-- begin Recorded information --

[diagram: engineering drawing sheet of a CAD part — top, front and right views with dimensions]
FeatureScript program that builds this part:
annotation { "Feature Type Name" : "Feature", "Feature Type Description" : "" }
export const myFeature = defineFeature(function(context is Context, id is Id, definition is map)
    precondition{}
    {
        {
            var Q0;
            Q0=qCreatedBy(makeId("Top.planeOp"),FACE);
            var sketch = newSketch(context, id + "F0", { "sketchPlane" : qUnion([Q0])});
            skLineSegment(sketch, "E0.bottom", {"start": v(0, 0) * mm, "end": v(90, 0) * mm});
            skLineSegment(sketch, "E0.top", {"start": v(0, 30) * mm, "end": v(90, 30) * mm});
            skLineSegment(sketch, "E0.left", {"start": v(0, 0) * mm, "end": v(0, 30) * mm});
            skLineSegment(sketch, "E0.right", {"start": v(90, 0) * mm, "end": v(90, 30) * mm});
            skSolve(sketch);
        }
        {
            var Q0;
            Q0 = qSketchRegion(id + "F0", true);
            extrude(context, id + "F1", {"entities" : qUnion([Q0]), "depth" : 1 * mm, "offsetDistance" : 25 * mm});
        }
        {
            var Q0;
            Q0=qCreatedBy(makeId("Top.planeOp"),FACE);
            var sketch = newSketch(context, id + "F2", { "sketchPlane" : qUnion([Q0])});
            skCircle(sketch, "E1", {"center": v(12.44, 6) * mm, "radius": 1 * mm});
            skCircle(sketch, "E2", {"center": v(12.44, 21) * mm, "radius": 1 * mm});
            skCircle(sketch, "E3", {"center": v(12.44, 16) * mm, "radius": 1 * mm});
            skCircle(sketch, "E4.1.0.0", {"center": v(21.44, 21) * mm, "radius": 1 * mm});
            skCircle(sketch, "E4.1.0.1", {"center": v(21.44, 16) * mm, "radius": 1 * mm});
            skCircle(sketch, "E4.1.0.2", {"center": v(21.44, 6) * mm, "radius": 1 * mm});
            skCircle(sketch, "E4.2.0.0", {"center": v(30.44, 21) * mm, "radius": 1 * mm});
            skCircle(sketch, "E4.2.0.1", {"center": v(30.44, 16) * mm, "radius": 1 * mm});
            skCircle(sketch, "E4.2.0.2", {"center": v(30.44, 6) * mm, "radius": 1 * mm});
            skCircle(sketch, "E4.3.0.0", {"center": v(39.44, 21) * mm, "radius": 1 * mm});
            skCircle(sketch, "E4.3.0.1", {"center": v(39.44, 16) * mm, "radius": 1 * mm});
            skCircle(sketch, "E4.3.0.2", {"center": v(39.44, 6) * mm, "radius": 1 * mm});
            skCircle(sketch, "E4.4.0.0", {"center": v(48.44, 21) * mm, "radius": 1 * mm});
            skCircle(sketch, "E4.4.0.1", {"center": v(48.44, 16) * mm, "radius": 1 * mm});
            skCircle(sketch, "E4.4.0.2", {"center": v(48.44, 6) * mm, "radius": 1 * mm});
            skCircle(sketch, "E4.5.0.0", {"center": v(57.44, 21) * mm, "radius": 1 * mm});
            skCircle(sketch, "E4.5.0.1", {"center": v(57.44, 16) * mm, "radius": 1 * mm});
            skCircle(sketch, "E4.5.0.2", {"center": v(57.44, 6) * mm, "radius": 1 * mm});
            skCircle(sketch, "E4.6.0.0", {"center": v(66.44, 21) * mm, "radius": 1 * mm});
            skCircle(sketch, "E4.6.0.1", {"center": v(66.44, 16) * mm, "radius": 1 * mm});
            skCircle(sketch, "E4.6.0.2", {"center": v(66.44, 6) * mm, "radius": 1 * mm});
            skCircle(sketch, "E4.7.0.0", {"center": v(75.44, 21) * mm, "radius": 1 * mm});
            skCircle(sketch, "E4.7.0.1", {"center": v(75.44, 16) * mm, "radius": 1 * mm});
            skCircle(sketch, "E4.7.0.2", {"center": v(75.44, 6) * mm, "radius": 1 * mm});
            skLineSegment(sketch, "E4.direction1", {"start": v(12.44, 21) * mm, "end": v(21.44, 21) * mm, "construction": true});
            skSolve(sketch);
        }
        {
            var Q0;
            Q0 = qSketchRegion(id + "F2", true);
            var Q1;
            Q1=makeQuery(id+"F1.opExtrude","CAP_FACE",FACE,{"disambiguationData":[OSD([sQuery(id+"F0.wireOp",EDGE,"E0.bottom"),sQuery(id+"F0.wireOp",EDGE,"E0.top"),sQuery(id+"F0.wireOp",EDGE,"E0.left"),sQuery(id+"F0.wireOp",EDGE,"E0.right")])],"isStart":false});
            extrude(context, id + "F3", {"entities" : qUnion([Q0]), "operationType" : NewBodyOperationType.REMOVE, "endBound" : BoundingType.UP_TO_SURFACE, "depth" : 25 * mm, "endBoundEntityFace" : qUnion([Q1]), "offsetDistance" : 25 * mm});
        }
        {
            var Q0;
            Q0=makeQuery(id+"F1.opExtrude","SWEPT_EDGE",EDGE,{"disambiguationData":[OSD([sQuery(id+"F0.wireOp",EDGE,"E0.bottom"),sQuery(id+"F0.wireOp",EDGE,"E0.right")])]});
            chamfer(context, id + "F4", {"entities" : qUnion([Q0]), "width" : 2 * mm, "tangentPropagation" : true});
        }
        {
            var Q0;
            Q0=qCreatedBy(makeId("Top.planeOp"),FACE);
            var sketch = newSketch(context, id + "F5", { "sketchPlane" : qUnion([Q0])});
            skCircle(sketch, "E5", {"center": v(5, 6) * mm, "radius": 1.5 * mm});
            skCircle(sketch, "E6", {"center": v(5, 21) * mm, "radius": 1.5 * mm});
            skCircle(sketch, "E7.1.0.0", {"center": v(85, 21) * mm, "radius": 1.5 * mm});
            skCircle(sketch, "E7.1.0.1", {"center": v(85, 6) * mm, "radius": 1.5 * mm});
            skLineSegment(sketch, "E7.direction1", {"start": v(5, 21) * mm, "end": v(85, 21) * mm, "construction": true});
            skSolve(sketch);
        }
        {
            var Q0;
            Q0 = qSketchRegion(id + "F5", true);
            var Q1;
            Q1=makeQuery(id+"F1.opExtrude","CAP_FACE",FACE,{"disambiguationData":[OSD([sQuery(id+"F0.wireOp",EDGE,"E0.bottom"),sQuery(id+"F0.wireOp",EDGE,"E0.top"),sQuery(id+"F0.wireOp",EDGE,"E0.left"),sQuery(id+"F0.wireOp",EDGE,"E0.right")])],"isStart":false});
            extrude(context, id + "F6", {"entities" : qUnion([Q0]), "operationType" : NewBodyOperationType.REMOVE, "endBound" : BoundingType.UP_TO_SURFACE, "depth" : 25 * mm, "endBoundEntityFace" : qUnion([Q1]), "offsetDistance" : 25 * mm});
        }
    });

-- end Recorded information --

- **Problem to solve**
Quote verbatim the rows from the very start of the rows through the line that contains "v(12.44, 16) *", including that line.

- **Solved problem**
[diagram: engineering drawing sheet of a CAD part — top, front and right views with dimensions]
FeatureScript program that builds this part:
annotation { "Feature Type Name" : "Feature", "Feature Type Description" : "" }
export const myFeature = defineFeature(function(context is Context, id is Id, definition is map)
    precondition{}
    {
        {
            var Q0;
            Q0=qCreatedBy(makeId("Top.planeOp"),FACE);
            var sketch = newSketch(context, id + "F0", { "sketchPlane" : qUnion([Q0])});
            skLineSegment(sketch, "E0.bottom", {"start": v(0, 0) * mm, "end": v(90, 0) * mm});
            skLineSegment(sketch, "E0.top", {"start": v(0, 30) * mm, "end": v(90, 30) * mm});
            skLineSegment(sketch, "E0.left", {"start": v(0, 0) * mm, "end": v(0, 30) * mm});
            skLineSegment(sketch, "E0.right", {"start": v(90, 0) * mm, "end": v(90, 30) * mm});
            skSolve(sketch);
        }
        {
            var Q0;
            Q0 = qSketchRegion(id + "F0", true);
            extrude(context, id + "F1", {"entities" : qUnion([Q0]), "depth" : 1 * mm, "offsetDistance" : 25 * mm});
        }
        {
            var Q0;
            Q0=qCreatedBy(makeId("Top.planeOp"),FACE);
            var sketch = newSketch(context, id + "F2", { "sketchPlane" : qUnion([Q0])});
            skCircle(sketch, "E1", {"center": v(12.44, 6) * mm, "radius": 1 * mm});
            skCircle(sketch, "E2", {"center": v(12.44, 21) * mm, "radius": 1 * mm});
            skCircle(sketch, "E3", {"center": v(12.44, 16) * mm, "radius": 1 * mm});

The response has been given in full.